Giugliano. Over the past weekend, the Agents of the Angri Highway Police Subsection arrested a fifty-year-old from Giugliano accused of the crime of “falsification of a public document” by misleading a public official, the fictitious owner of over 300 vehicles.
The order of precautionary custody in prison was issued by the GIP of the Court of Naples at the request of the Neapolitan Public Prosecutor's Office. Only a few months ago, exactly on 11.03.2020, the same Agents in execution of another precautionary custody order requested by the Naples Prosecutor's Office, arrested OB, a sixty-year-old from Caserta who was the fictitious owner of approximately 700 vehicles, all of which are still being seized.
The mechanism of fictitious registration usually involves an agreement (“pactum sceleris”) between two parties, one party represented by individuals normally involved in crime and the other by individuals, also known as 'front men' or 'figureheads', who, in exchange for paltry sums of money, allow cars and motorbikes to be registered in their names, which are then used by both Italian nationals and people from Eastern Europe or North Africa, not only for the commission of crimes, ranging from theft, to robberies, to drug trafficking and dealing, but also to use vehicles that are essentially 'ghost', registered fraudulently and therefore not actually attributable to anyone.
These vehicles do not give rise to liability for their drivers, starting with the burden of paying 'fines', motorway tolls etc., and above all for the lack of insurance coverage for civil liability, with even more serious consequences when the vehicles are involved in road accidents with even fatal injuries.

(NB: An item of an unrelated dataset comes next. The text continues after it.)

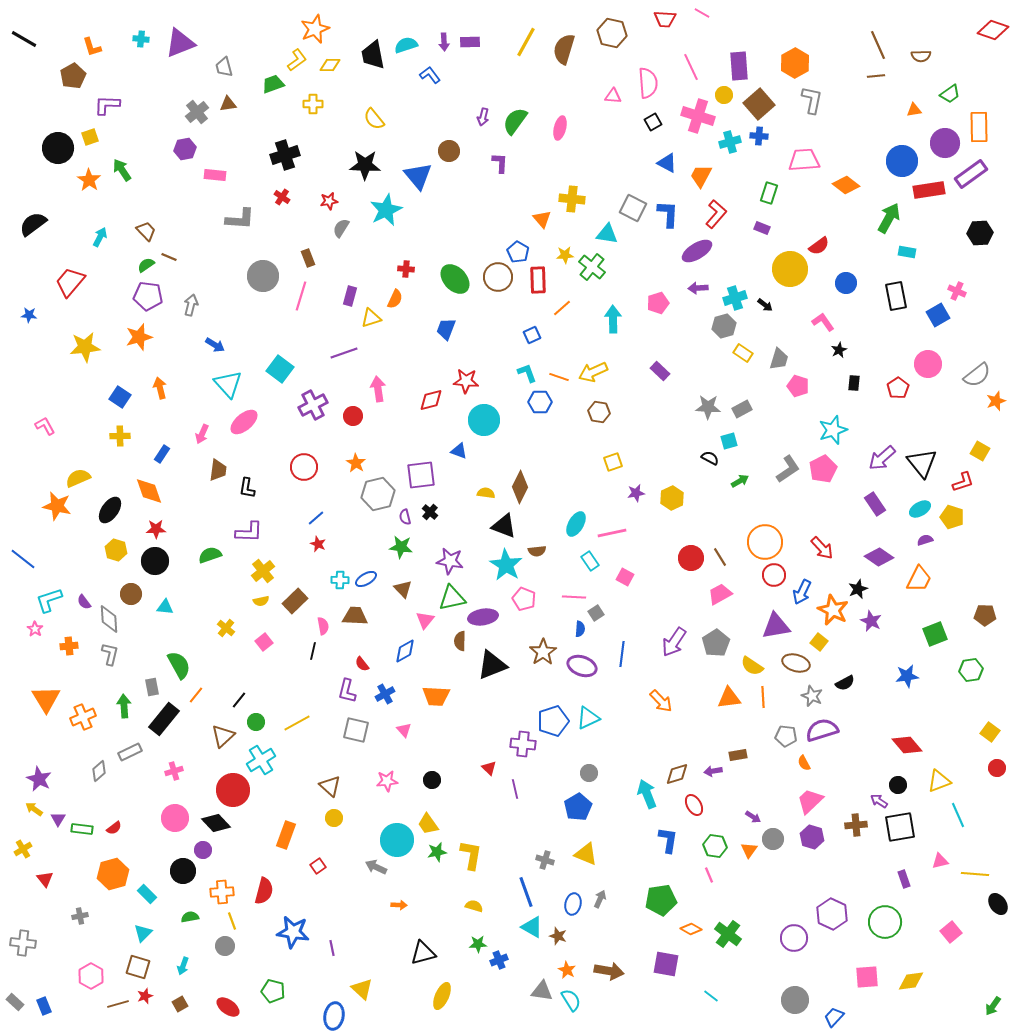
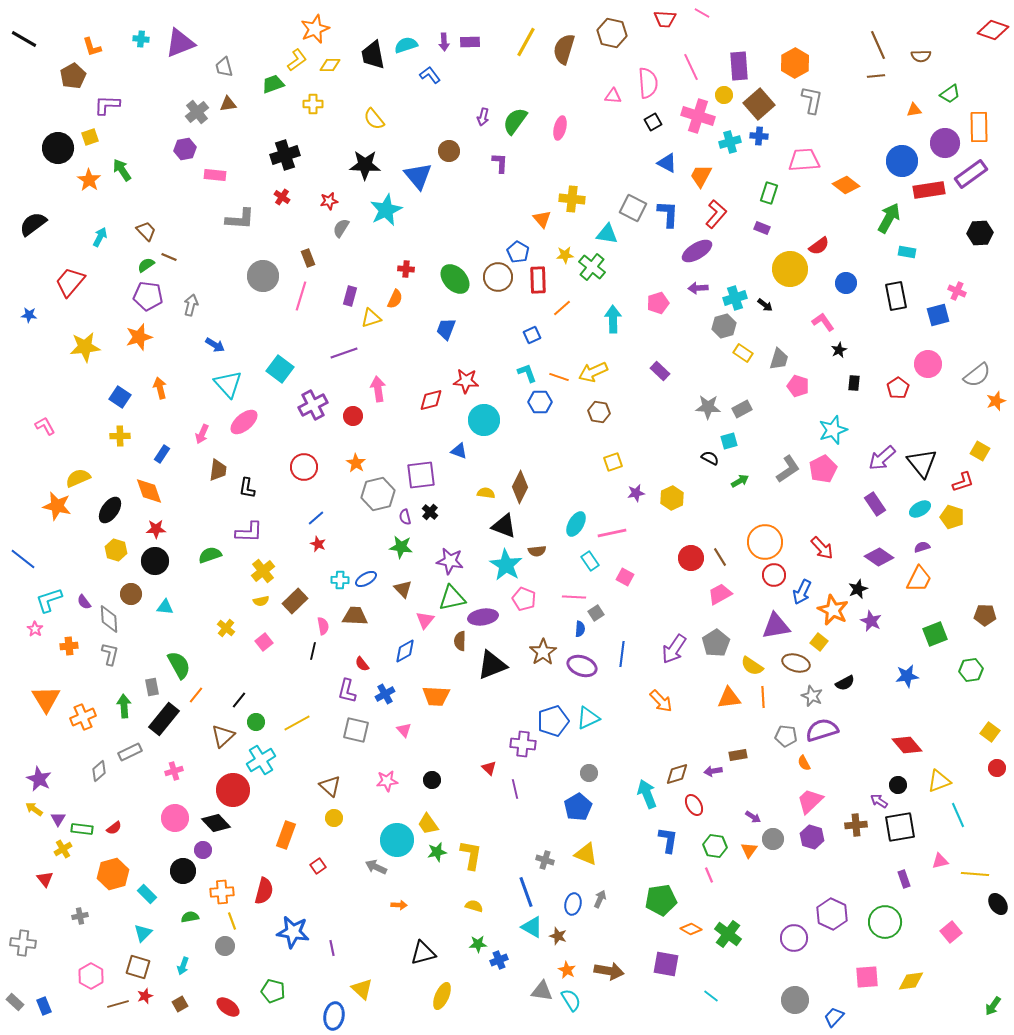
blue square at (938, 315): rotated 15 degrees clockwise
purple semicircle at (925, 540): moved 3 px left, 7 px down
purple arrow at (674, 642): moved 7 px down
yellow cross at (23, 849): moved 40 px right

The proceedings originate from the report drawn up by the police regarding a theft committed at the Pompei motorway junction in the car of a Belgian woman from which a bag had been stolen. Subsequent investigations made it possible to ascertain that the theft had been committed by unknown persons travelling in a car filmed by the CCTV cameras present on site. Checks of the police databases revealed that the same car had been checked previously because the driver, of Roma ethnicity, had resisted a public official on that occasion and fled.
Subsequent checks carried out on the car in question allowed to ascertain that it was registered to BC, the recipient of the precautionary measure. Subsequent investigations allowed to verify that BC was the owner of 344 vehicles.
For these reasons, the Public Prosecutor's Office of the Republic of Naples and the Agents of the Angri Subsection have reported several front men for forgery of a public document with misleading of the public official (articles 110, 81cpv, 48 and 479 of the penal code) and requested against them an order of blocking of the registry to be notified to PRA, Civil Motorization and Chamber of Commerce to prevent the sale. Further investigations are underway to track down the numerous fictitious owners.